Easing through a range of perspectives, the stories take place in small, penetrating worlds. In one story, an “upscale organic grocery store” employee becomes jealous of an ethereal cashier; undertones of quirky humor lighten the narrator’s increasing obsession and self-admitted crisis of conscience. In “A Rapture Coming,” a nurturing woman and her geophysicist partner lose their home to the “dragon’s breath” of climate change-related fires.

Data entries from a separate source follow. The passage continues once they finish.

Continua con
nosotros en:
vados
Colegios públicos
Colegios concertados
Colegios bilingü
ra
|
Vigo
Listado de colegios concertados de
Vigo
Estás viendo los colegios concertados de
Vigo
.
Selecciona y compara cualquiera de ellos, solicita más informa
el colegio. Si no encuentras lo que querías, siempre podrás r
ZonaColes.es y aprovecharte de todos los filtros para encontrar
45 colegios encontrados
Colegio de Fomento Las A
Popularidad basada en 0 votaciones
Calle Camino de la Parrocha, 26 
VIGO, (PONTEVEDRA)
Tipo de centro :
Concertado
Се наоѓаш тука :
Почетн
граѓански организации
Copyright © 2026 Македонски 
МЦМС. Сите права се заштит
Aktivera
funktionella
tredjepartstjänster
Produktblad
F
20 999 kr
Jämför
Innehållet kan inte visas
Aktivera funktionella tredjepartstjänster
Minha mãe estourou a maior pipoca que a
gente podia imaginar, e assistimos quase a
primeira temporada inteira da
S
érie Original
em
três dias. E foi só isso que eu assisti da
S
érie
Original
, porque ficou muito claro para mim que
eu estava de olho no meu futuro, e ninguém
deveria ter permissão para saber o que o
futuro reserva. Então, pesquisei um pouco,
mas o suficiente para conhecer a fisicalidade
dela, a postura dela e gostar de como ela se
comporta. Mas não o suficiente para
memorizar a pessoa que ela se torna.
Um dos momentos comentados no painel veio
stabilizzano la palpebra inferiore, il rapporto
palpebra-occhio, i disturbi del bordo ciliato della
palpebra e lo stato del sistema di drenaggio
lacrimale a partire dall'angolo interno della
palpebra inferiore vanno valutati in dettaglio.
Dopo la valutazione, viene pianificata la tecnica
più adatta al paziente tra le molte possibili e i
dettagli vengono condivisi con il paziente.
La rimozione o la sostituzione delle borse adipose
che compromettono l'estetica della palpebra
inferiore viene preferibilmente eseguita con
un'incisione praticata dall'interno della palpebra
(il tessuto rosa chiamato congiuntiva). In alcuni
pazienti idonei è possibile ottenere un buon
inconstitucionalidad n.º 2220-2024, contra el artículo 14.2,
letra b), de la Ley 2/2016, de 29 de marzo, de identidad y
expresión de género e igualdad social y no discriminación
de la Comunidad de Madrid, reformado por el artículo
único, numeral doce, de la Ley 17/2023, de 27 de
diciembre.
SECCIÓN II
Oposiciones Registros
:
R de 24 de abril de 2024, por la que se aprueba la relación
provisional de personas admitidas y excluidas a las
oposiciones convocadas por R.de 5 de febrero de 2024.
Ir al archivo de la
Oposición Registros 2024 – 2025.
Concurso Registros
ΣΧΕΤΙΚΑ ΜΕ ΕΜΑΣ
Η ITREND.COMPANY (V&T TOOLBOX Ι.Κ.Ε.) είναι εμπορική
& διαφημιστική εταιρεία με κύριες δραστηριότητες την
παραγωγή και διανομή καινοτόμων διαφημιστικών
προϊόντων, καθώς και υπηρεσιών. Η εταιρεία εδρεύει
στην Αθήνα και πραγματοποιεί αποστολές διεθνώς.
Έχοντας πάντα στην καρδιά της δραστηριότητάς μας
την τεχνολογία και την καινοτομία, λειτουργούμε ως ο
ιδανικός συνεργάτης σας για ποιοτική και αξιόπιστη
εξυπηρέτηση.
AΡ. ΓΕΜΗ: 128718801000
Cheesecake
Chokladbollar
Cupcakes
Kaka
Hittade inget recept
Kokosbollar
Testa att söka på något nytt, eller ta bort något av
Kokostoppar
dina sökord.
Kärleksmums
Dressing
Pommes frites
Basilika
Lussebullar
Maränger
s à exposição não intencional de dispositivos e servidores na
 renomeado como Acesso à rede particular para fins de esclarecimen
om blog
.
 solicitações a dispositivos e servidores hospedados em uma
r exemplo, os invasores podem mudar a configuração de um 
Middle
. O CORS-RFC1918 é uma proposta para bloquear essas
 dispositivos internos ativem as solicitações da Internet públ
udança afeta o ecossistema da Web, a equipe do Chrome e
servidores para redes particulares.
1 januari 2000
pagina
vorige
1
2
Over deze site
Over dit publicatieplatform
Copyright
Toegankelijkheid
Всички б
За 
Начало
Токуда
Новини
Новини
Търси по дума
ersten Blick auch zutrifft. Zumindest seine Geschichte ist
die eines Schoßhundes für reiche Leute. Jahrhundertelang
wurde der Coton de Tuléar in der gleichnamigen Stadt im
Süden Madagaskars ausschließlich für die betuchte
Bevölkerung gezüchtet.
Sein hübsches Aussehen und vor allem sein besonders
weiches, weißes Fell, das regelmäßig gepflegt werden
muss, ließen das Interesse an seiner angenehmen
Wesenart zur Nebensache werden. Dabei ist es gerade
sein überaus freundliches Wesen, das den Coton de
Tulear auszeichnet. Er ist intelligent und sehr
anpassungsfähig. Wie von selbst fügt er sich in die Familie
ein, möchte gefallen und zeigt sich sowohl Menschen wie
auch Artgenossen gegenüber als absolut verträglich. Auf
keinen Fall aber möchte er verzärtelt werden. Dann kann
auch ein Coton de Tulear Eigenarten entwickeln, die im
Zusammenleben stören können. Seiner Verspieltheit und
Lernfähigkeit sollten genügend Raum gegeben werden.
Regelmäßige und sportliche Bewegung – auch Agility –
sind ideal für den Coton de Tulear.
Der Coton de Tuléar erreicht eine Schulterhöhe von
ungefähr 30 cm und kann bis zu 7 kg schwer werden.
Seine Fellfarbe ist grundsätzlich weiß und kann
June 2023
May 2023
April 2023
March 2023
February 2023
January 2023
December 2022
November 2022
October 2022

And in “I May,” a woman whose parents were killed in a car accident is troubled by her first pregnancy. Despite fears of leaving her own child orphaned and traumatized, she visits a baby boutique; as she contemplates racks of tiny outfits, she is awed by the sight of a “magnificently pregnant” woman, serene and “glowing like a lightning bug.”
In “So You May Sleep Again,” a widow embroiders an intricate likeness of her deceased husband to assuage her grief. Also compelling is “Washington Avenue,” which follows an arc of anguish and emergence as a young Italian woman comes to Boston to attend an acclaimed music school. She rents a room in a welcoming “gabled Victorian,” filled with the lively energies of other students. But after the arrival of COVID-19, the tenants begin to leave and one of the landlords is hospitalized with the virus. Details of constrictive face masks and contagious fears heighten the woman’s isolation; she later finds release and renewed expression by playing her violin, practicing with “racing passion” until music again echoes through the house.
With supple complexity, the stories of I Watched You from the Ocean Floor explore unique intensities of emotion and healing.